** Opening Task material block **

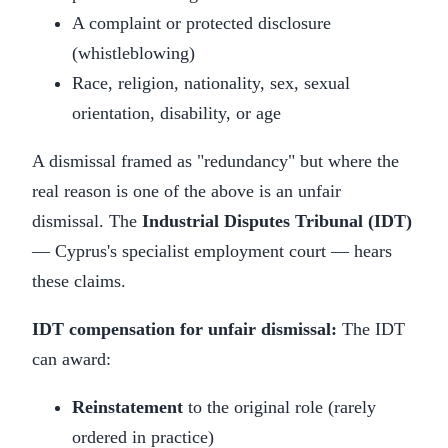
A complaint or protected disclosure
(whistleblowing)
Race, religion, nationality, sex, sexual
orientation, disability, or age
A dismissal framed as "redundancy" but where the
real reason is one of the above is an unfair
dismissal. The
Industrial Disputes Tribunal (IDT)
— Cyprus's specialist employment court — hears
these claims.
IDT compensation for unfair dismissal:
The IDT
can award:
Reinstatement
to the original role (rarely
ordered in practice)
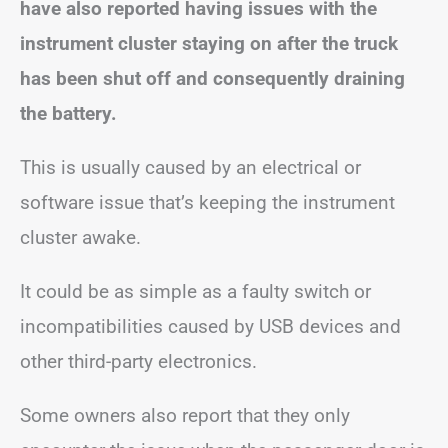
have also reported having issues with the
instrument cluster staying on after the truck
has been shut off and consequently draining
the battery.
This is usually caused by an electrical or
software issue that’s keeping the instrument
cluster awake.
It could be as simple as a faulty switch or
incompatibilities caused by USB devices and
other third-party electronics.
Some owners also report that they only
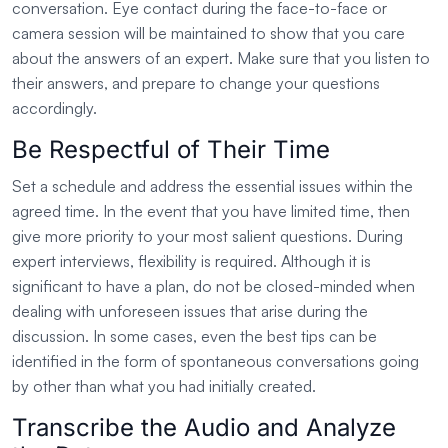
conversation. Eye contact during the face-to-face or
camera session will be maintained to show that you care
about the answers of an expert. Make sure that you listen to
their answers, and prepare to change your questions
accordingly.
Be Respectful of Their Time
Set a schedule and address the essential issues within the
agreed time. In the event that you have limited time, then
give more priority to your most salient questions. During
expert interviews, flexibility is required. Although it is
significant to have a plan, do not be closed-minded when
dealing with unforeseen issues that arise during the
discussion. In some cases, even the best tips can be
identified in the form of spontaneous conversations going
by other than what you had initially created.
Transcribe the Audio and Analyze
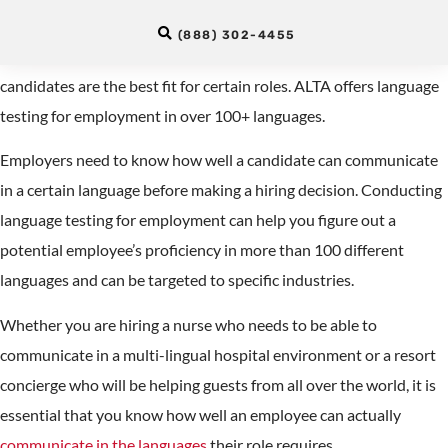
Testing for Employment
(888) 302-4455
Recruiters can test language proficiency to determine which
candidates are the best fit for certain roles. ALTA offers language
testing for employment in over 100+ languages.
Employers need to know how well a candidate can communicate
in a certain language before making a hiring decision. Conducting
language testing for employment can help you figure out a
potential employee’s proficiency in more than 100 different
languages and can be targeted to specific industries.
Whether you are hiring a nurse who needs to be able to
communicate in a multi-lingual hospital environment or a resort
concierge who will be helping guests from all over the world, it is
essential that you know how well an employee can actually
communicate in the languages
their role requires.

** Closing Task material block **

- Job item
With the pictures left aside, set down each entry above exactly as it stands.

- Exercise result
A complaint or protected disclosure
(whistleblowing)
Race, religion, nationality, sex, sexual
orientation, disability, or age
A dismissal framed as "redundancy" but where the
real reason is one of the above is an unfair
dismissal. The
Industrial Disputes Tribunal (IDT)
— Cyprus's specialist employment court — hears
these claims.
IDT compensation for unfair dismissal:
The IDT
can award:
Reinstatement
to the original role (rarely
ordered in practice)
have also reported having issues with the
instrument cluster staying on after the truck
has been shut off and consequently draining
the battery.
This is usually caused by an electrical or
software issue that’s keeping the instrument
cluster awake.
It could be as simple as a faulty switch or
incompatibilities caused by USB devices and
other third-party electronics.
Some owners also report that they only
conversation. Eye contact during the face-to-face or
camera session will be maintained to show that you care
about the answers of an expert. Make sure that you listen to
their answers, and prepare to change your questions
accordingly.
Be Respectful of Their Time
Set a schedule and address the essential issues within the
agreed time. In the event that you have limited time, then
give more priority to your most salient questions. During
expert interviews, flexibility is required. Although it is
significant to have a plan, do not be closed-minded when
dealing with unforeseen issues that arise during the
discussion. In some cases, even the best tips can be
identified in the form of spontaneous conversations going
by other than what you had initially created.
Transcribe the Audio and Analyze
Testing for Employment
(888) 302-4455
Recruiters can test language proficiency to determine which
candidates are the best fit for certain roles. ALTA offers language
testing for employment in over 100+ languages.
Employers need to know how well a candidate can communicate
in a certain language before making a hiring decision. Conducting
language testing for employment can help you figure out a
potential employee’s proficiency in more than 100 different
languages and can be targeted to specific industries.
Whether you are hiring a nurse who needs to be able to
communicate in a multi-lingual hospital environment or a resort
concierge who will be helping guests from all over the world, it is
essential that you know how well an employee can actually
communicate in the languages
their role requires.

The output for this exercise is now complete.